[Revision comparison data]
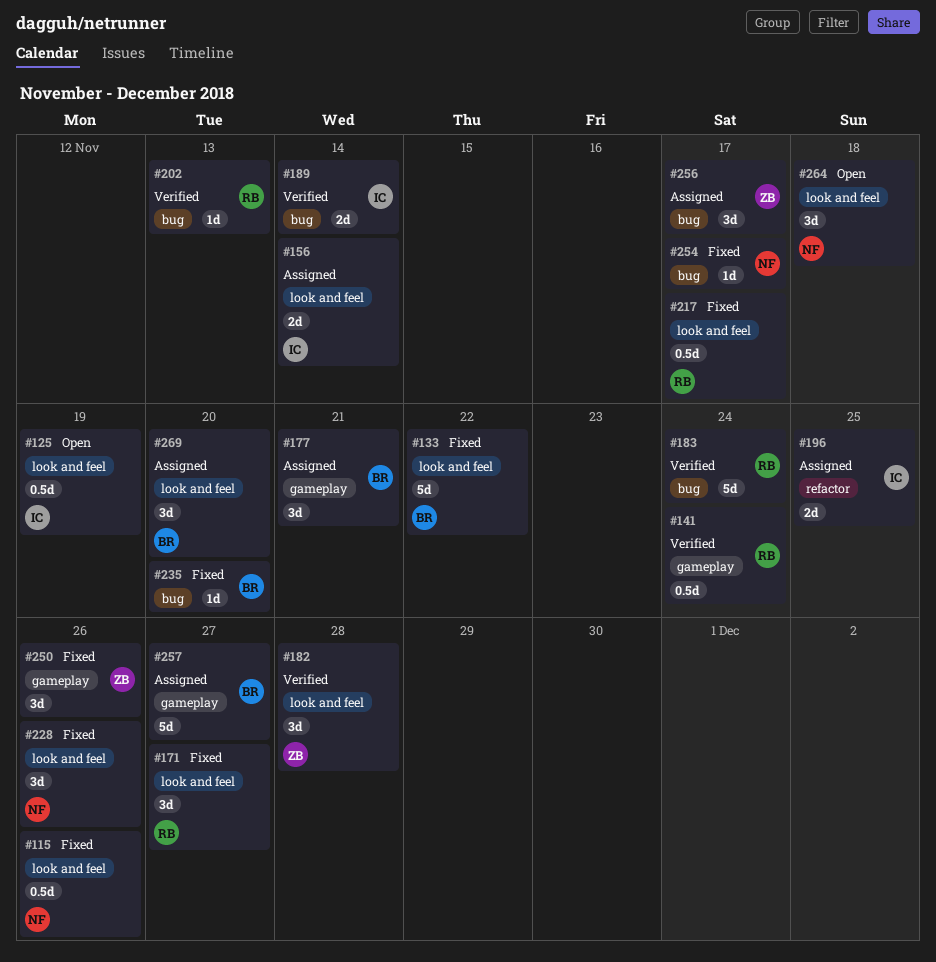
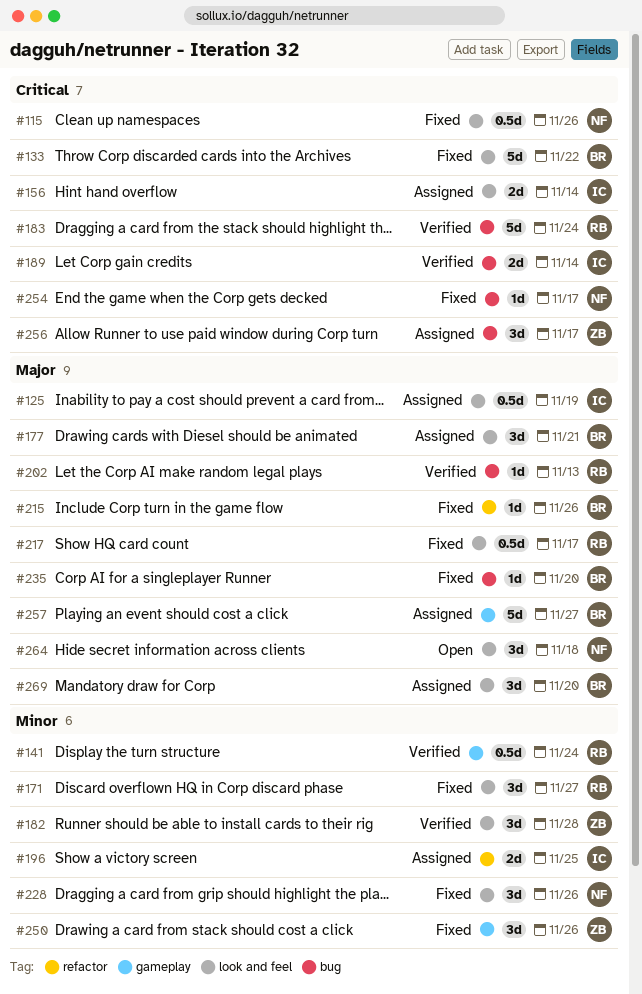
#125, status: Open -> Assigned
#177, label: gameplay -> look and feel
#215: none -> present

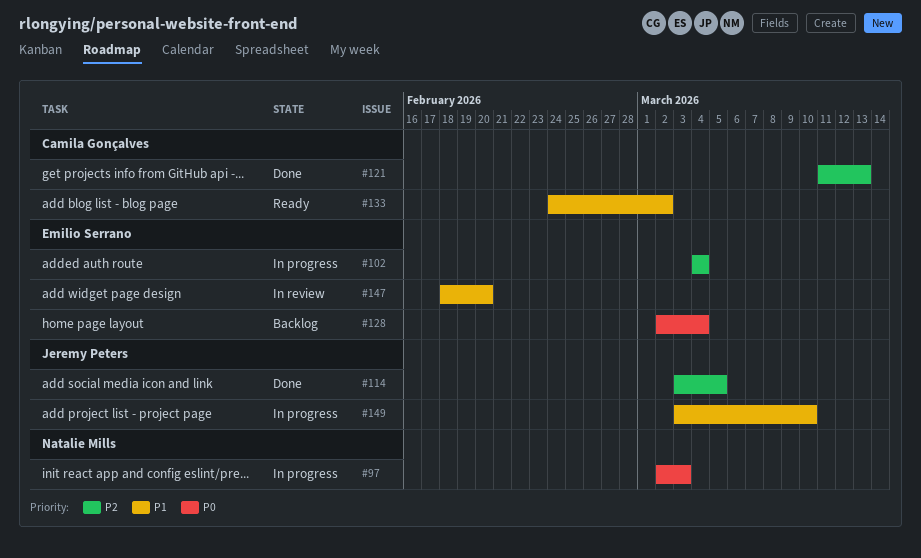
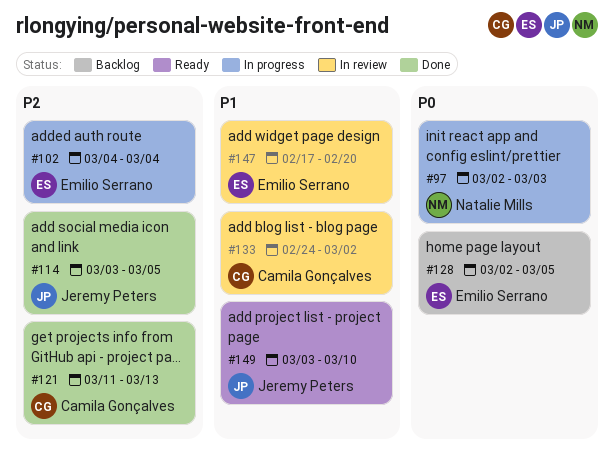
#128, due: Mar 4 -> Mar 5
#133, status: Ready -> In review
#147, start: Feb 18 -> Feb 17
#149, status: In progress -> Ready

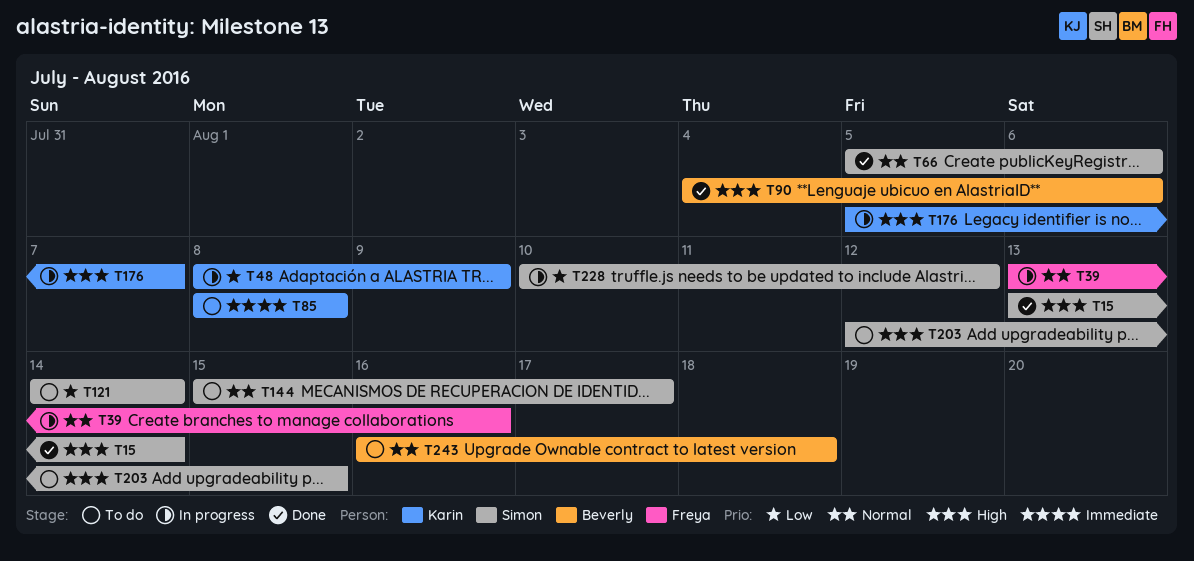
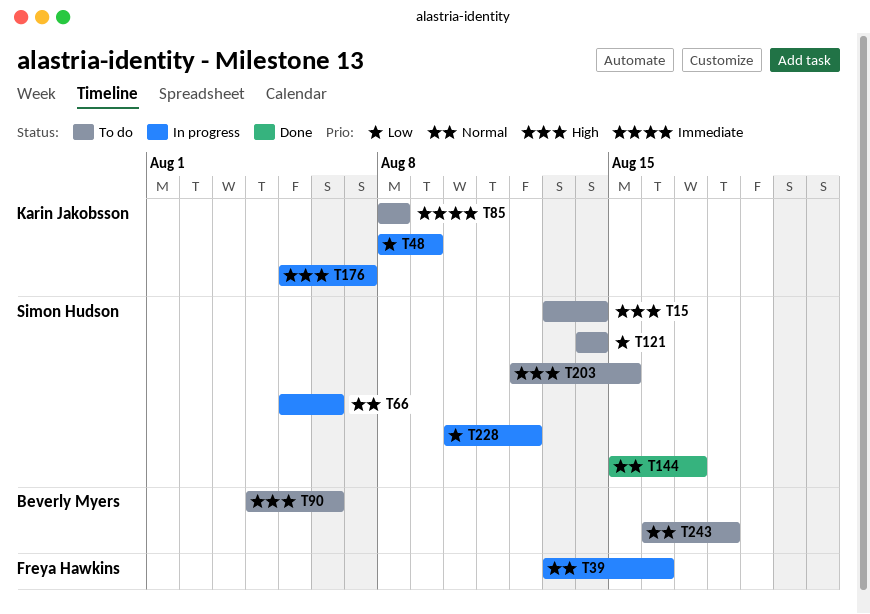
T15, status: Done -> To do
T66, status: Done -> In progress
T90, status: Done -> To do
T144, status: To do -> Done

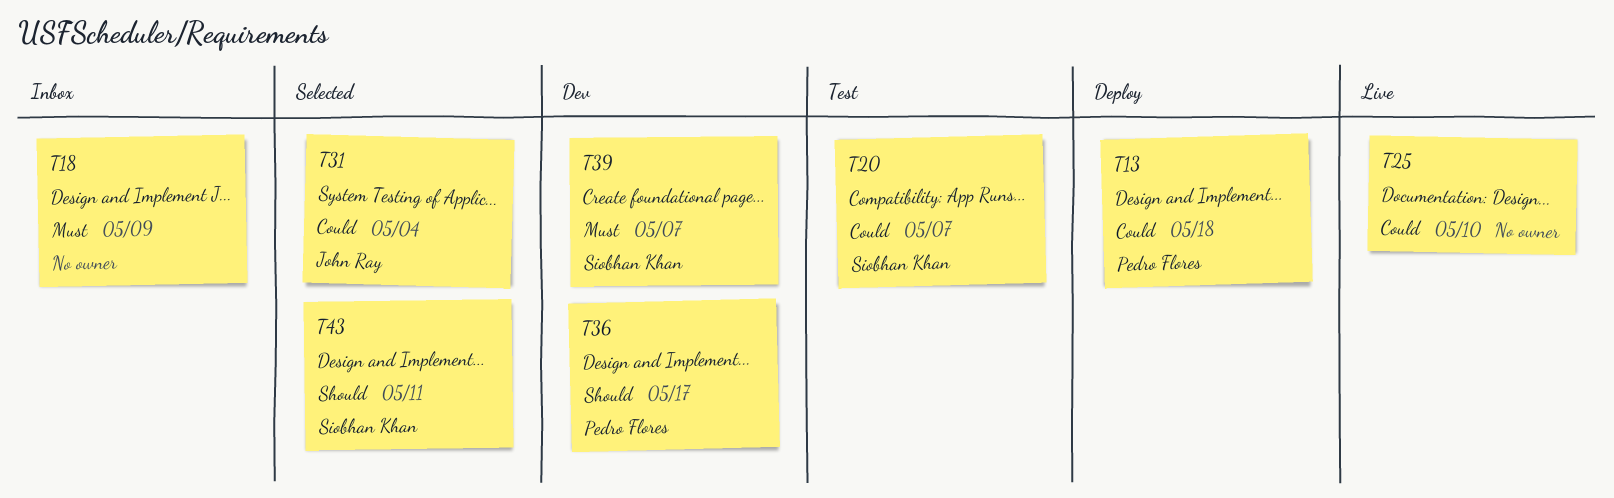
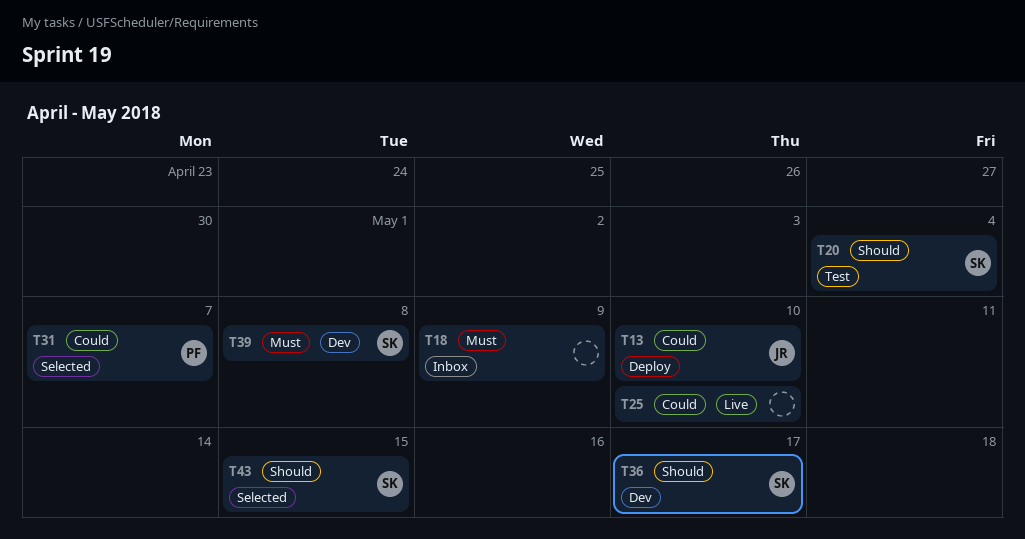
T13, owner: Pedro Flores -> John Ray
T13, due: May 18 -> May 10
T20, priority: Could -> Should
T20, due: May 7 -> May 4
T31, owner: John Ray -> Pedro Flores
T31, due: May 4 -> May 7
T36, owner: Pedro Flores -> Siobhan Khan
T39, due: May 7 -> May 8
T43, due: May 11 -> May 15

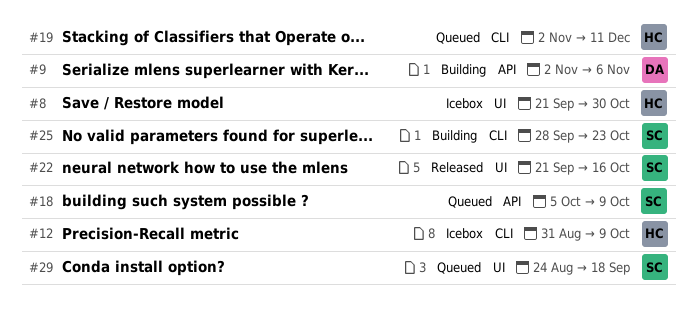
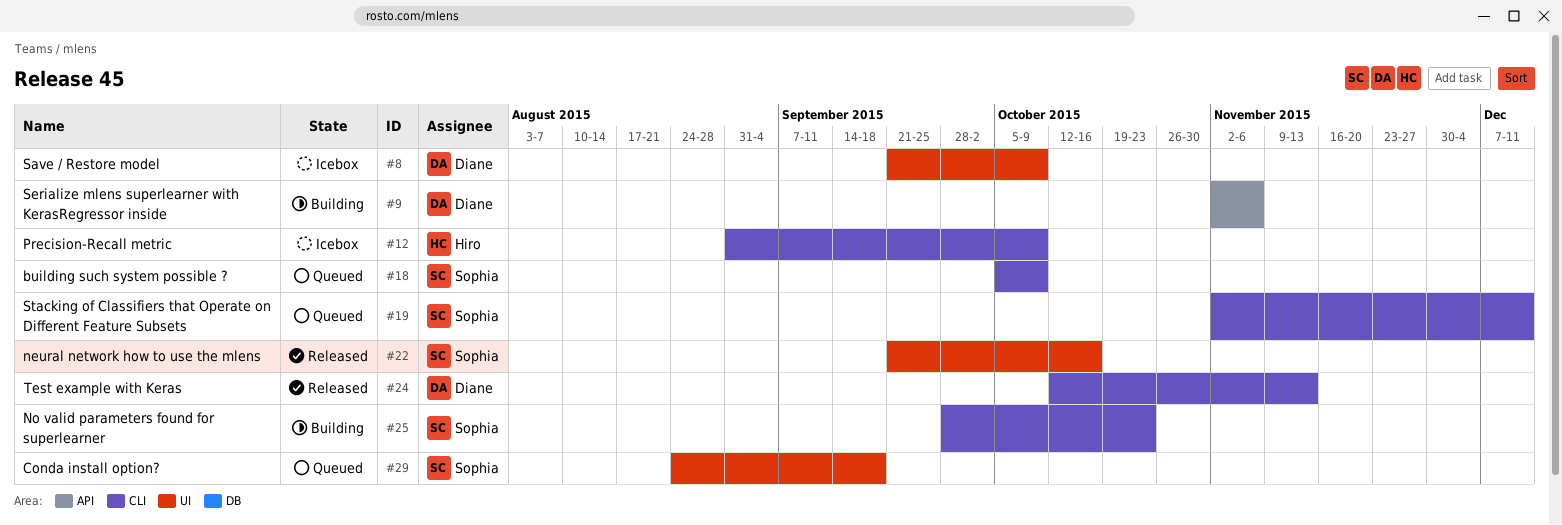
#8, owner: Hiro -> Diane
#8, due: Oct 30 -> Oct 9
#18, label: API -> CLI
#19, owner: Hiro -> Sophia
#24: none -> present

» PROBLEM DETAILS
Scan the records for lines that hold "label", and reproduce each one you find.

» RESULT OF THIS TASK
#177, label: gameplay -> look and feel
#18, label: API -> CLI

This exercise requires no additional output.